## Task directions
Take the line containing "Stevens and Bob Heggie" and every line after it to the end of the data, and write them out exactly as they appear.
*** Study material Section Begins ***
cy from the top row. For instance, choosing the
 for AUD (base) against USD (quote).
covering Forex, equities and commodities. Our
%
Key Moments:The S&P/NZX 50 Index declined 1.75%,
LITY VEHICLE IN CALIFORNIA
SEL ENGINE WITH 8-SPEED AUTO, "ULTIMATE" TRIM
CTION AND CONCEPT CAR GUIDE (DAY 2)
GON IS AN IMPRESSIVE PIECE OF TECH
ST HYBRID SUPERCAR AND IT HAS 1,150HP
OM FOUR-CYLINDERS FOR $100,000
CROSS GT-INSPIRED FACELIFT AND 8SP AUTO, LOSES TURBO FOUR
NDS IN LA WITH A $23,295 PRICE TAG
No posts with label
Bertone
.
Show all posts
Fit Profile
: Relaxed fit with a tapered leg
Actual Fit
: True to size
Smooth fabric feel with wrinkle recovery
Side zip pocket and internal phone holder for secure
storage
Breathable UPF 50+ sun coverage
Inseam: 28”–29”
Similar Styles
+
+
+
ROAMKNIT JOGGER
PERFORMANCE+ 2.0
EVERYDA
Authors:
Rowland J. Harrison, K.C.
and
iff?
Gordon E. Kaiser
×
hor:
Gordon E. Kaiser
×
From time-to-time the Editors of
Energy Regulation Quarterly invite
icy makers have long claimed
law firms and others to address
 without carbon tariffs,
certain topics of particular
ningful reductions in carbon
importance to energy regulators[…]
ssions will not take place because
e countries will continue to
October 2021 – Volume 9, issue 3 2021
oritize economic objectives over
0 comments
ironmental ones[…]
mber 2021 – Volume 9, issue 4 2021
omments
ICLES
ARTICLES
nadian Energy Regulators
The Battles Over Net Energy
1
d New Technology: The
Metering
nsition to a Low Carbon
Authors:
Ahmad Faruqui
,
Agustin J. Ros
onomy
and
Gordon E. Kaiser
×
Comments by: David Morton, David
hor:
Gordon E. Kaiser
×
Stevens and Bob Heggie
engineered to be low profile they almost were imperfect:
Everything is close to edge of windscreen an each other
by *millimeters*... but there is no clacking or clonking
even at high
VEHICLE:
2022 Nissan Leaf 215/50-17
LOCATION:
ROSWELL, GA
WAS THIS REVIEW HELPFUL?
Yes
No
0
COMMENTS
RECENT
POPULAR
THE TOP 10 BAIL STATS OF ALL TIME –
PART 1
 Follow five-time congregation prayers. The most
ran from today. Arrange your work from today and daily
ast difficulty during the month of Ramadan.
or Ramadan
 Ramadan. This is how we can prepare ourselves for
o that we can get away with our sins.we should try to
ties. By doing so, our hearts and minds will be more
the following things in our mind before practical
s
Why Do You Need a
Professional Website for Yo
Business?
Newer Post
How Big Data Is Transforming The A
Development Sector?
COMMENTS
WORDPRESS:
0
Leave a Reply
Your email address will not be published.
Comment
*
*** Study material Section Ends ***
## Output for this exercise
Stevens and Bob Heggie
engineered to be low profile they almost were imperfect:
Everything is close to edge of windscreen an each other
by *millimeters*... but there is no clacking or clonking
even at high
VEHICLE:
2022 Nissan Leaf 215/50-17
LOCATION:
ROSWELL, GA
WAS THIS REVIEW HELPFUL?
Yes
No
0
COMMENTS
RECENT
POPULAR
THE TOP 10 BAIL STATS OF ALL TIME –
PART 1
 Follow five-time congregation prayers. The most
ran from today. Arrange your work from today and daily
ast difficulty during the month of Ramadan.
or Ramadan
 Ramadan. This is how we can prepare ourselves for
o that we can get away with our sins.we should try to
ties. By doing so, our hearts and minds will be more
the following things in our mind before practical
s
Why Do You Need a
Professional Website for Yo
Business?
Newer Post
How Big Data Is Transforming The A
Development Sector?
COMMENTS
WORDPRESS:
0
Leave a Reply
Your email address will not be published.
Comment
*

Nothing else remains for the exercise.